3. O jakim cudzie ciała ludzkiego wspomniał psalmista z wdzięczności dla Stwórcy w Psalmie 139:12-14?
3 Nerki zaliczają się do najbardziej godnych uwagi cudów ciała ludzkiego. Wymieniono je celowo w pieśni skomponowanej przez króla Dawida z Jeruzalem. Przejęty wdzięcznością do Stwórcy powiedział on: „Nawet wówczas ciemności nie będą ciemne, a noc będzie świecić jak dzień. Ciemność jest dla Ciebie jak światłość. Albowiem ukształtowałeś moje nerki i utkałeś mnie w łonie mojej matki. Sławię Cię, albowiem cudownie mnie stworzyłeś, a dzieła Twoje są przedziwne, i wie o tym dusza moja”. — Ps. 139:12-14, Brandstaetter.
4. Co chciał podkreślić psalmista Dawid, wspominając o nerkach?
4 Dlaczego jednak król Dawid specjalnie wspomniał o nerkach? Chciał przez to uwypuklić szczególną myśl. Wysławiał głębię przenikliwości ducha Bożego i Jego wzroku sięgającego aż do Szeolu, wspólnego grobu ludzkości. Bóg potrafi zajrzeć też głęboko do ciała człowieka, nawet do nerek znajdujących się poniżej serca i przepony, u podstawy kręgosłupa. A kiedy utworzył zarodek Dawida i osłonił go w łonie matki, miał wgląd również w te głęboko ukryte narządy. Nic nie stanowiło przeszkody dla Jego wzroku, nie ograniczało zasięgu Jego twórczego ducha. Dotknięty ciężką chorobą patriarcha Job nawiązał do położenia tych czułych organów, gdy powiedział: „Nerki moje omdlewają w mym wnętrzu [albo literalnie: w moim łonie]”. — Joba 19:27, Poz; Leeser.
5. (a) Co jeszcze bardziej uwydatnia głębokość ukrycia nerek przed wzrokiem ludzkim? (b) Dlaczego nerki stanowiły niebłahą część starożytnych ofiar składanych Bogu?
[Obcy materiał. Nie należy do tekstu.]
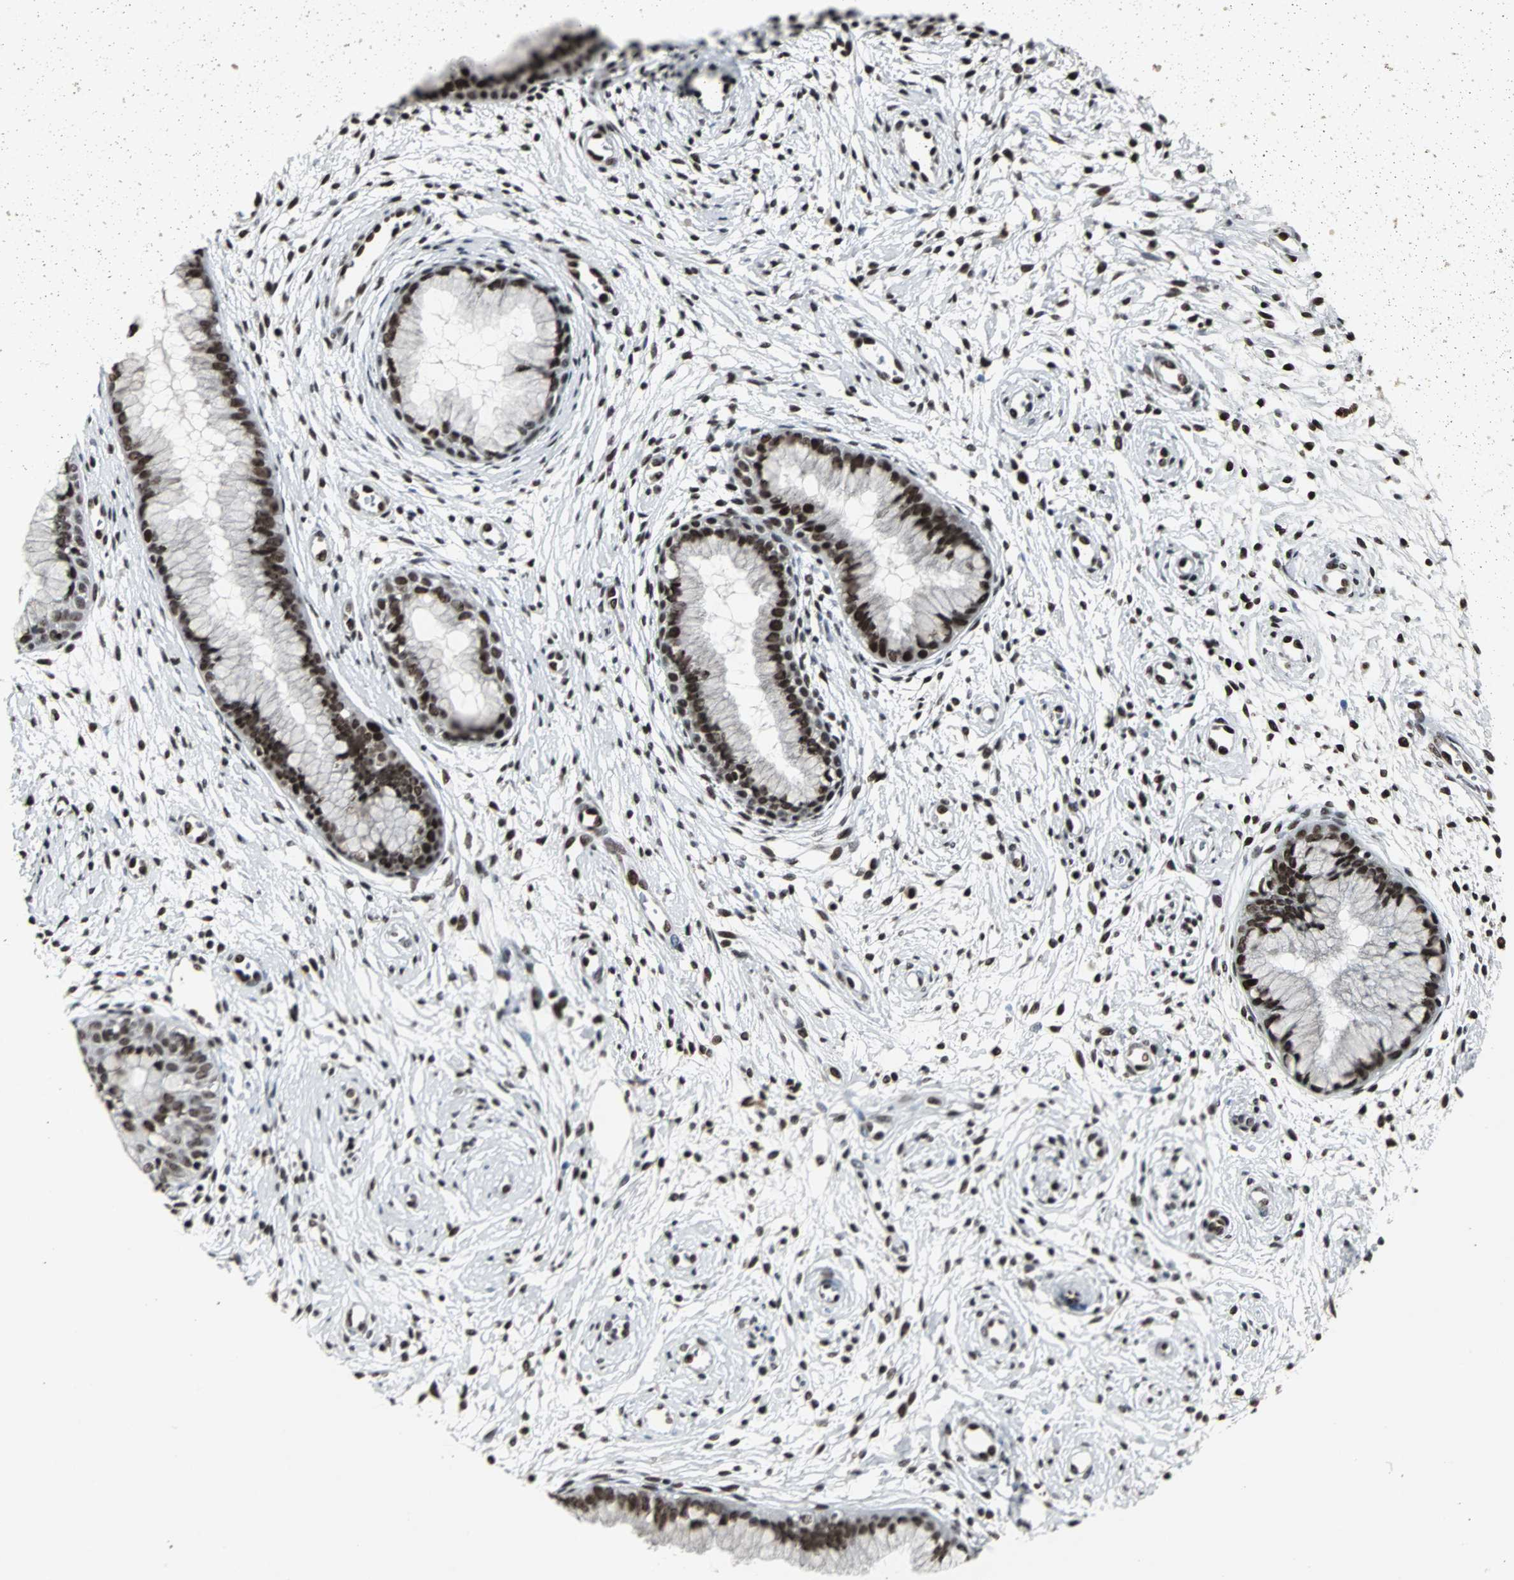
{"staining": {"intensity": "strong", "quantity": ">75%", "location": "nuclear"}, "tissue": "cervix", "cell_type": "Glandular cells", "image_type": "normal", "snomed": [{"axis": "morphology", "description": "Normal tissue, NOS"}, {"axis": "topography", "description": "Cervix"}], "caption": "This histopathology image shows unremarkable cervix stained with immunohistochemistry to label a protein in brown. The nuclear of glandular cells show strong positivity for the protein. Nuclei are counter-stained blue.", "gene": "PNKP", "patient": {"sex": "female", "age": 39}}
5 Pamiętajmy także, iż nerki są otulone warstwą tłuszczu sięgającą grubości jednego centymetra lub więcej, w zależności od budowy człowieka. Tym samym narządy te tkwią jeszcze dalej, jeszcze lepiej ukryte przed wzrokiem ludzkim. Osłaniająca je gruba warstwa tłuszczu sprawiała, że stanowiły szczególnie cenny składnik ofiar zwierzęcych, jakie w starożytności lud Boży składał Jehowie. Na przykład o pierwszych ofiarach zwierzęcych dla Boga czytamy, że Abel, syn Adama i brat Kaina, złożył je „z pierworodnych trzody swojej i z tłustości ich” (Rodz. 4:4, Wk). Obejmowało to też nerki. W relacjach o ofiarach składanych przez Izraelitów czytamy wielokrotnie, że dla Jehowy były przeznaczone „obie nerki wraz z tłuszczem, który je okrywa” (Kapł. 3:4, 10, 15; 4:9; 7:4; 8:16). Tłuszcz nerek dobrze się palił i wydawał przyjemny zapach. Nerki więc stanowiły ważną część ofiar przynoszonych Bogu.
6. Jakie narządy obejmuje ofiara chrześcijańska wspomniana w Liście do Rzymian 12:1?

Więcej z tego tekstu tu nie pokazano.